As of November 30, 2012, the ability to continue the implementation of our business plan over the next twelve months is contingent upon us either generating sufficient revenues from our ongoing operations to fund our business, obtaining additional financing, or some combination of revenues and additional financing. Our current order backlog requires working capital to satisfy in a timely manner. In addition, we also lack sufficient working capital to meet all our current obligations to existing vendor trade payables and have delayed payments to many vendors. Our management will continue to make obtaining additional working capital as needed, whether equity or debt capital, a high priority for the next twelve months as the lack thereof constitutes a significant present constraint on our ability to satisfy our existing large backlog of orders or to grow further. Although there can be no assurance that this additional working capital will be acquired, management believes that the current company opportunities are significant enough that we will be able to do so.
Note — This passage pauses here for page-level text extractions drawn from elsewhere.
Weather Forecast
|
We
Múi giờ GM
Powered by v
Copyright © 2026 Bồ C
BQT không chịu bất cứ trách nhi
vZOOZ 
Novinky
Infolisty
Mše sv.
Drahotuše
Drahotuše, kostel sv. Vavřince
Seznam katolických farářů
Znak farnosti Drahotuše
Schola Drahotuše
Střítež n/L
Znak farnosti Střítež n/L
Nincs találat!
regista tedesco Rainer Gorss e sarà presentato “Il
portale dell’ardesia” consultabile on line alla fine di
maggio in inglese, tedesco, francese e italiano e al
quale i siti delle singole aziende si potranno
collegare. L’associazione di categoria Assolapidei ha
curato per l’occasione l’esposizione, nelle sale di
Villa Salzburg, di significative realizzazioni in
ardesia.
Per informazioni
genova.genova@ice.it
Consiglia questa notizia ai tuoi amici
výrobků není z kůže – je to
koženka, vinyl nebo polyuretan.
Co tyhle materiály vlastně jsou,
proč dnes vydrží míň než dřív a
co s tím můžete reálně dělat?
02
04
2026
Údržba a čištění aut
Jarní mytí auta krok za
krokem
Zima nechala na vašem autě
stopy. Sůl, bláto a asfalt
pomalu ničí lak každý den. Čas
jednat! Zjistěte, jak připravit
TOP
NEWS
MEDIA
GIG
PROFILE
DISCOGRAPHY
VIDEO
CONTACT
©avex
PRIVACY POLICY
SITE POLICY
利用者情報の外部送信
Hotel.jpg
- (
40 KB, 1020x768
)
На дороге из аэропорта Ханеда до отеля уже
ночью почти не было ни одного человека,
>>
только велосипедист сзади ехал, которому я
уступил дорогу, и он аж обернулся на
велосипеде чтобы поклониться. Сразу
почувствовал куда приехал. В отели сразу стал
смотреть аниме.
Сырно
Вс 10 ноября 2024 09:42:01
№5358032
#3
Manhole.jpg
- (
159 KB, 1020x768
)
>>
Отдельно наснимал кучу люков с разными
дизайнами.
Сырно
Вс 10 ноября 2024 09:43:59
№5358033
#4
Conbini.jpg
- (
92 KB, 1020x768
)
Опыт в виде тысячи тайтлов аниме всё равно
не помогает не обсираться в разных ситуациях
If we are unable to do so, the execution of our business plan could be adversely impacted.

9 Off Balance Sheet Arrangements As of January 22, 2013,there were no off balance sheet arrangements.

Going Concern We have incurred losses since inception, and have not yet received sufficient revenues from sales of products or services to reach profitability. These factors create substantial doubt about our ability to continue as a going concern. The financial statements do not include any adjustment that might be necessary if we are unable to continue as a going concern.

Our ability to continue as a going concern is dependent on generating cash from the sale of our common stock and/or obtaining debt financing and attaining future profitable operations. Management's plans include selling our equity securities and obtaining debt financing to fund our capital requirement and ongoing operations; however, there can be no assurance we will be successful in these efforts.